** Available records **
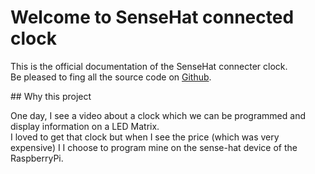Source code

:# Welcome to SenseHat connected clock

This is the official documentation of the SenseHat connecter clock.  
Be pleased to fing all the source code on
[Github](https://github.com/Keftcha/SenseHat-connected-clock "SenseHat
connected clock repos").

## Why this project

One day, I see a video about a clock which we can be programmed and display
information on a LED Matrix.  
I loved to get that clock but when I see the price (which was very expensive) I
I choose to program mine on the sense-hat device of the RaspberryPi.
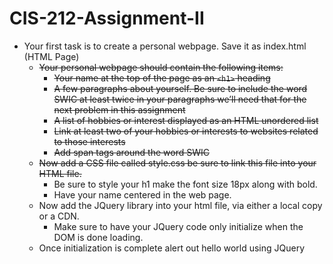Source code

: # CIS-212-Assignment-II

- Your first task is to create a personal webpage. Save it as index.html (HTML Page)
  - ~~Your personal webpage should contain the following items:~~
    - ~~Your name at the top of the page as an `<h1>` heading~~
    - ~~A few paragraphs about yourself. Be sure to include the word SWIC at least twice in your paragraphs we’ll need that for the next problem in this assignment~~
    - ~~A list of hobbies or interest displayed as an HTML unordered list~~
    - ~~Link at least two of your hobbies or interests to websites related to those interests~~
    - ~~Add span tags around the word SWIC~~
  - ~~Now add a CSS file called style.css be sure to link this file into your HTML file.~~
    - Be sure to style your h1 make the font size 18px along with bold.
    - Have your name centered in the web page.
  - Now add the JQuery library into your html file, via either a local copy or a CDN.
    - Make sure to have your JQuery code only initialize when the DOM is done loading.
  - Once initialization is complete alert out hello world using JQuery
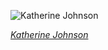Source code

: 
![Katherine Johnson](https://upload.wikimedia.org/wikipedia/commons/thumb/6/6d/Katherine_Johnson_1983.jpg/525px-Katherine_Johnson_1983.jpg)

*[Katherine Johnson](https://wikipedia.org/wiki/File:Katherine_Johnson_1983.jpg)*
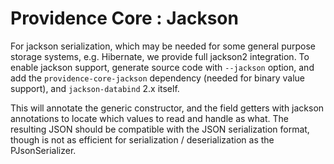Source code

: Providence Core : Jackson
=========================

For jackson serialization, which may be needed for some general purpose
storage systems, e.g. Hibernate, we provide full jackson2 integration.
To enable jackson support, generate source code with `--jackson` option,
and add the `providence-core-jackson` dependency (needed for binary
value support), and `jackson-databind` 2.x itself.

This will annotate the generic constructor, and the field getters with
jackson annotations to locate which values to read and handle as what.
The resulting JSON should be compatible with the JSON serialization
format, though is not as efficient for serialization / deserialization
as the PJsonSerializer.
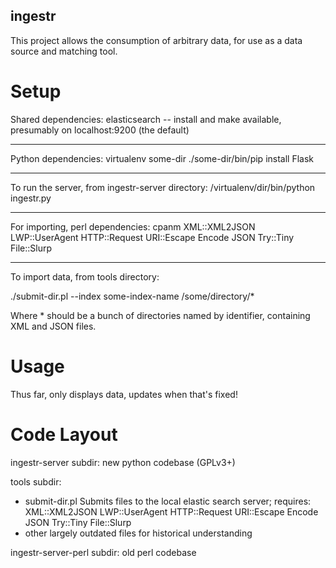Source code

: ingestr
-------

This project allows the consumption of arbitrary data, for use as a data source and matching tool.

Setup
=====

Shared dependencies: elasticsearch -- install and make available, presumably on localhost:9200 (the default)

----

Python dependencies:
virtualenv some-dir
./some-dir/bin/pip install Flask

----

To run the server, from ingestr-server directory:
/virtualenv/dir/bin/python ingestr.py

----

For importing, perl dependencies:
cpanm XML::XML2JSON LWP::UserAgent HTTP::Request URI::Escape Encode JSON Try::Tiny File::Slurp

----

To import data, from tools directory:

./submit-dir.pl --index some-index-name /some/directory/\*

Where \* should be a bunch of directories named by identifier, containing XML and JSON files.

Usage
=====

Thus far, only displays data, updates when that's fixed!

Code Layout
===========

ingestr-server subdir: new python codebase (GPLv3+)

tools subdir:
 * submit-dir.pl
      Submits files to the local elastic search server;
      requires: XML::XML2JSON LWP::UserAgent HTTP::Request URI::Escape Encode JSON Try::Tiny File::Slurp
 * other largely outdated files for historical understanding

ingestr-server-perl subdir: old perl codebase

** Task instructions **
The records above need to be restated word for word, with the pictures left out.

** Your response **
Source code

:# Welcome to SenseHat connected clock

This is the official documentation of the SenseHat connecter clock.  
Be pleased to fing all the source code on
[Github](https://github.com/Keftcha/SenseHat-connected-clock "SenseHat
connected clock repos").

## Why this project

One day, I see a video about a clock which we can be programmed and display
information on a LED Matrix.  
I loved to get that clock but when I see the price (which was very expensive) I
I choose to program mine on the sense-hat device of the RaspberryPi.
Source code

: # CIS-212-Assignment-II

- Your first task is to create a personal webpage. Save it as index.html (HTML Page)
  - ~~Your personal webpage should contain the following items:~~
    - ~~Your name at the top of the page as an `<h1>` heading~~
    - ~~A few paragraphs about yourself. Be sure to include the word SWIC at least twice in your paragraphs we’ll need that for the next problem in this assignment~~
    - ~~A list of hobbies or interest displayed as an HTML unordered list~~
    - ~~Link at least two of your hobbies or interests to websites related to those interests~~
    - ~~Add span tags around the word SWIC~~
  - ~~Now add a CSS file called style.css be sure to link this file into your HTML file.~~
    - Be sure to style your h1 make the font size 18px along with bold.
    - Have your name centered in the web page.
  - Now add the JQuery library into your html file, via either a local copy or a CDN.
    - Make sure to have your JQuery code only initialize when the DOM is done loading.
  - Once initialization is complete alert out hello world using JQuery
Source code

: 
![Katherine Johnson](https://upload.wikimedia.org/wikipedia/commons/thumb/6/6d/Katherine_Johnson_1983.jpg/525px-Katherine_Johnson_1983.jpg)

*[Katherine Johnson](https://wikipedia.org/wiki/File:Katherine_Johnson_1983.jpg)*
Source code

: Providence Core : Jackson
=========================

For jackson serialization, which may be needed for some general purpose
storage systems, e.g. Hibernate, we provide full jackson2 integration.
To enable jackson support, generate source code with `--jackson` option,
and add the `providence-core-jackson` dependency (needed for binary
value support), and `jackson-databind` 2.x itself.

This will annotate the generic constructor, and the field getters with
jackson annotations to locate which values to read and handle as what.
The resulting JSON should be compatible with the JSON serialization
format, though is not as efficient for serialization / deserialization
as the PJsonSerializer.
Source code

: ingestr
-------

This project allows the consumption of arbitrary data, for use as a data source and matching tool.

Setup
=====

Shared dependencies: elasticsearch -- install and make available, presumably on localhost:9200 (the default)

----

Python dependencies:
virtualenv some-dir
./some-dir/bin/pip install Flask

----

To run the server, from ingestr-server directory:
/virtualenv/dir/bin/python ingestr.py

----

For importing, perl dependencies:
cpanm XML::XML2JSON LWP::UserAgent HTTP::Request URI::Escape Encode JSON Try::Tiny File::Slurp

----

To import data, from tools directory:

./submit-dir.pl --index some-index-name /some/directory/\*

Where \* should be a bunch of directories named by identifier, containing XML and JSON files.

Usage
=====

Thus far, only displays data, updates when that's fixed!

Code Layout
===========

ingestr-server subdir: new python codebase (GPLv3+)

tools subdir:
 * submit-dir.pl
      Submits files to the local elastic search server;
      requires: XML::XML2JSON LWP::UserAgent HTTP::Request URI::Escape Encode JSON Try::Tiny File::Slurp
 * other largely outdated files for historical understanding

ingestr-server-perl subdir: old perl codebase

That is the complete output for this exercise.